Trakya bölgesinde yanlış arazi kullanımlarına sıkça rastlanmaktadır. Kesinlikle toprak işlemeli tarım yapılmaması gereken V, VI, VII. sınıf arazilerde dahi yer yer toprak işlemeli tarım yapıldığı; tarım arazisi olması gereken bazı arazilerin de yerleşim yerleri, turistik tesis ya da sanayileşmeye açıldığı vb. olumsuz, çarpık durumlar görülebilmektedir.
Çiftçilerin kendi olanaklarıyla yarattığı ve geliştirdiği halk sulamalarıyla birlikte, bölgenin tarım arazisinin yaklaşık yüzde 10-11'i sulanabilir özelliktedir. Fakat çiftçinin sulama alışkanlığı vb. bazı faktörlere bağlı olarak değişim gösteren sulama oranları genellikle düşüktür. Sulama çoğunlukla bilinçsiz yapılmakta, sulama programı ve bitkinin su ihtiyacı bilinmeden sulama yapılması zararlara neden olmaktadır. Bu olumsuzluğun doğal olarak tarımsal üretime ve dolayısıyla ülke ekonomisine yansıması kaçınılmazdır. Bu konuda yoğun şekilde yayım ve eğitim çalışmalarına ve bölgede birçok yerde bulunan sulama kooperatiflerinin etkinliklerinin artırılmasına gerek olduğu hissedilmektedir.
Türkiye'deki buğday ekilişinin yüzde 5.5-6.0'sı, üretiminin yüzde 10'u Trakya'daki üç ilden karşılanmaktadır. Türkiye'deki ayçiçeği ekiliş alanının ve üretiminin yüzde 55-60'ı yine Trakya'daki üç ilden karşılanmaktadır. Türkiye şeker pancarı ekim alanının yaklaşık yüzde 3.5-4.0'ü, şeker pancarı üretiminin yüzde 6'sı Trakya'dan karşılanmaktadır. Çeltikte sadece Edirne ilinin ekim alanı Türkiye ekim alanının yüzde 35'i kadardır, çeltik üretimi ise Türkiye üretiminin yüzde 57-60'ını karşılamaktadır. Zaten Trakya'da çeltik ekim ve üretiminin tamamına yakın kısmı Edirne ilindedir. Bu ürünlerin tamamı ülke için yaşamsal önemde olmasına rağmen, bu ürünleri üretenler özellikle son yıllarda uygulanan DTÖ ve IMF direktifleri doğrultusundaki destekleme politikaları sonucunda emeklerinin karşılığını alamaz olmuşlardır ve hatta küçük çiftçiler sezonu zararla kapatabilmektedir. Bunlara ilaveten kota uygulaması şeker pancarı ekim alanlarını oldukça daraltmıştır. Bölge çiftçisi şeker pancarı da dahil olmak üzere üretmek isteğindeyken, Alpullu'daki Türkiye'nin ilk şeker fabrikasının kapatılmak istenmesinin altındaki asıl nedenin iyi analiz edilmesi gerekmektedir.

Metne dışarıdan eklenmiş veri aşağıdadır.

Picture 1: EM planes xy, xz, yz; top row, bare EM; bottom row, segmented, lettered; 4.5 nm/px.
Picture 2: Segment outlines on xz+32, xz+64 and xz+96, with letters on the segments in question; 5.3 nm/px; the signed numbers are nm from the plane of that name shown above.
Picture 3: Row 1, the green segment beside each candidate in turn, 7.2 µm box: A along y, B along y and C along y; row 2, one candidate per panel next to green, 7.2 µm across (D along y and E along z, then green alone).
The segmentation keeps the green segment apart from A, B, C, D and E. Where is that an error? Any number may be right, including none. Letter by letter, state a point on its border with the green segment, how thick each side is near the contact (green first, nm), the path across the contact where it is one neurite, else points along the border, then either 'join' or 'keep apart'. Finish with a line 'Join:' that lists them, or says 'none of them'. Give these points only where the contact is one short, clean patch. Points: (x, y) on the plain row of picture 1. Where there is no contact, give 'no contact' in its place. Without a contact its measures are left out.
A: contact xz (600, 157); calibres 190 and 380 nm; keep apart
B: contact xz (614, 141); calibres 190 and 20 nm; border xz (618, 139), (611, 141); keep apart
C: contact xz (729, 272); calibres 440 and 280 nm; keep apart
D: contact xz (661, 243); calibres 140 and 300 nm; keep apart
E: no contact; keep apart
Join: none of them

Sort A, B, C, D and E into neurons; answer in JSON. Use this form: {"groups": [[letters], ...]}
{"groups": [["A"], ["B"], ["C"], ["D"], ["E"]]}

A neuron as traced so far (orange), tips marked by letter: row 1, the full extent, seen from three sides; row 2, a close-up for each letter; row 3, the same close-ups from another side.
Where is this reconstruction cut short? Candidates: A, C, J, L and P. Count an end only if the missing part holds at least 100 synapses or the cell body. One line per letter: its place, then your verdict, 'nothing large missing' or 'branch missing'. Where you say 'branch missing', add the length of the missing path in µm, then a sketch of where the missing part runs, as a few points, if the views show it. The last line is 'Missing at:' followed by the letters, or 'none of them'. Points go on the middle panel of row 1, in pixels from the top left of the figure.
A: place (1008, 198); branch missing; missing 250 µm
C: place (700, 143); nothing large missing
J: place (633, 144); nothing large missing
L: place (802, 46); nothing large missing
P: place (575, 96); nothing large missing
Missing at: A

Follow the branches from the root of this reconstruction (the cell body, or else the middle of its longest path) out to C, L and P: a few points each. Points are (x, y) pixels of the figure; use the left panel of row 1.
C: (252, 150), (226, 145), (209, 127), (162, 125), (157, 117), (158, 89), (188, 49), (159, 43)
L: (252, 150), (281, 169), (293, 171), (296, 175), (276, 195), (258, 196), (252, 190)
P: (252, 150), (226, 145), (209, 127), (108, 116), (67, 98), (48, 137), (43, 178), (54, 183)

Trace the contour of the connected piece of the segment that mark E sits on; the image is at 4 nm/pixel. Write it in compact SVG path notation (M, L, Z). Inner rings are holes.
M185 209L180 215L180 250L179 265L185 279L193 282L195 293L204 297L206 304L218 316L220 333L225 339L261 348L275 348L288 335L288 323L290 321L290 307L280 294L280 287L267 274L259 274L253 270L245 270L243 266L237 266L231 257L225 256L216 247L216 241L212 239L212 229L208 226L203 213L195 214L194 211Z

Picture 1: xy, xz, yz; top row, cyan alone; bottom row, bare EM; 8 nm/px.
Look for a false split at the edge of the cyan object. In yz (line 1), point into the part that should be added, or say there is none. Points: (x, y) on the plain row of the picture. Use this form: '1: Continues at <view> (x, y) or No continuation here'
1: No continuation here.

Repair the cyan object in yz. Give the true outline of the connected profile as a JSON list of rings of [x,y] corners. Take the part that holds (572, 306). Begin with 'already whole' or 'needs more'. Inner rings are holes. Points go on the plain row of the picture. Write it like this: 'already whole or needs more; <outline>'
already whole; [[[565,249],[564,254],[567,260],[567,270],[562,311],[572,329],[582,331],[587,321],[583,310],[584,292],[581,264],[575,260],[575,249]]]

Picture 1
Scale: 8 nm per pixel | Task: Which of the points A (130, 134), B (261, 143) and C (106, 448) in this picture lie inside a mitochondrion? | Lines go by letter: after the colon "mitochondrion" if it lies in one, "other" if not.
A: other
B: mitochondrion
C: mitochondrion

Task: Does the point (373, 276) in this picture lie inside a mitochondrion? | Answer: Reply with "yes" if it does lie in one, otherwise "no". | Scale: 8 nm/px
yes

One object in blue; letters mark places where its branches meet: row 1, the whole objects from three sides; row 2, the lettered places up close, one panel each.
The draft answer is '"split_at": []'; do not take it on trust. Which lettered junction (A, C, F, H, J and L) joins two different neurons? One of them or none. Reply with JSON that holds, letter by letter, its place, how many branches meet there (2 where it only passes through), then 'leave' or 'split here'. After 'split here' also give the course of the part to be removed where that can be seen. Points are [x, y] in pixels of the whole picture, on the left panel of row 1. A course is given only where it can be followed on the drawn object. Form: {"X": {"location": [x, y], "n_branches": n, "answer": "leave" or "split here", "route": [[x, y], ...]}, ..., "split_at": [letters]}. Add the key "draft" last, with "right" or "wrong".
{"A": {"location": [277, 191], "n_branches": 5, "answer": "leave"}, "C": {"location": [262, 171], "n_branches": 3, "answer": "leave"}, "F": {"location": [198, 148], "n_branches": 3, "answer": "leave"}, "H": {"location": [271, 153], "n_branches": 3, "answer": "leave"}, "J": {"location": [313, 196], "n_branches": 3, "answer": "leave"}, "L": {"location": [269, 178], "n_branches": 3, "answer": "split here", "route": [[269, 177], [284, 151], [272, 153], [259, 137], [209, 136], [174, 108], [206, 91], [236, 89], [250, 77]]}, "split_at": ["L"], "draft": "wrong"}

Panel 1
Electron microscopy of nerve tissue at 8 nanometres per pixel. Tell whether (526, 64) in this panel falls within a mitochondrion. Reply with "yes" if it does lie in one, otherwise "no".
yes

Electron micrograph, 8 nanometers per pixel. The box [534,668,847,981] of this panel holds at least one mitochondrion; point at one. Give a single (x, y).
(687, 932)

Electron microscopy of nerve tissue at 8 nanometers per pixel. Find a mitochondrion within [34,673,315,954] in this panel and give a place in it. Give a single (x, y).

Özellikle buğday, şeker pancarı, patates, sebzeler vb. ürünlerde bölge çiftçisi fazla gübre kullanma eğiliminde olduğundan hem maliyet artmakta, hem de toprak kirliliğine davetiye çıkarılmaktadır. 1 220 089 hektar işlenen tarım arazisine sahip olan Trakya bölgesinde, 1993 yılı verilerine göre 21.77 hektara bir traktör düşmektedir. Halbuki 30 hektar için bir traktörün en uygun olduğu düşünüldüğünde, kaynak israfı olduğu ve makine verimliliğinden uzaklaşıldığı görülmektedir.
Trakya bölgesinde üretici kooperatifleri örgütlenmesinin iyi düzeydedir. Ancak kooperatif örgütlenmesi ile üreticilerdeki kooperatif bilincinin aynı ölçüde geliştiği söylenemez. Üreticilerin kooperatifleri sahiplenme ve yönetsel ya da işlevsel anlamda etkin olma yönünde çaba gösterme istek ve tutumları yeterli görülmemektedir.
Bölgede mamul ya da yarı mamul gıda maddesi üreten veya işleyen çeşitli sektörlerden 350'den fazla fabrika ya da işletme bulunmaktadır. Ancak bu tesislerin hepsi büyük ölçekli olmayıp, yeni teknolojilere sahip değildir. Örneğin süt ürünleri işleme tesislerinin büyük kısmı fabrikadan ziyade mandıra şeklindedir, birçoğunun teknolojileri eskidir ve üretim kapasiteleri de küçüktür.
Bölgede tarım arazilerinin tarım dışı amaçlarla kullanımı 1980'lerden sonra artarak devam etmiştir. Son 6-7 yıldır durmasa da hız kesmiş gibi gözükmekteyse de bu yöndeki önlemlerin sürdürülmesi ve yaptırım uygulanması gerekmektedir.
Çarpık sanayileşmeye paralel olarak Trakya bölgesinde çeyrek yüzyıla yakındır tarım açısından yaşanan diğer bir olumsuz gelişme de toprak ve su kirliliğidir. Özellikle Çorlu, Çerkezköy ve diğer yerlerdeki bazı tesislerin atıklarını Çorlu deresine boşaltmaları sonucunda 20-25 yıl önce Trakya'nın can damarı olan Ergene nehri tarım arazilerine ve bitkilere zarar verecek boyutlarda kirlenmiş, balık vb. canlının yaşaması bir tarafa yakınından geçmek bile tiksindirir olmuştur.
Trakya'da kırsal turizm için potansiyel vardır, ancak gerekli alt yapı yeterince oluşturulmamış ve geliştirilmemiştir.
Trakya tarımının çoğu sorununu ülke tarımının sorunlarından ayrı düşünmek büyük yanılgı olur. O nedenle son yıllarda ülke tarımındaki bazı sıkıntı ve gelişme engellerinin iyi analiz edilmesi gerekmektedir. Trakya tarımı bu olumsuzluklardan etkilenmekte, ülke genelinde tarımı etkileyen bazı olumsuz gelişmeler Trakya özelinde boyut değiştirerek geçerliliğini korumaktadır.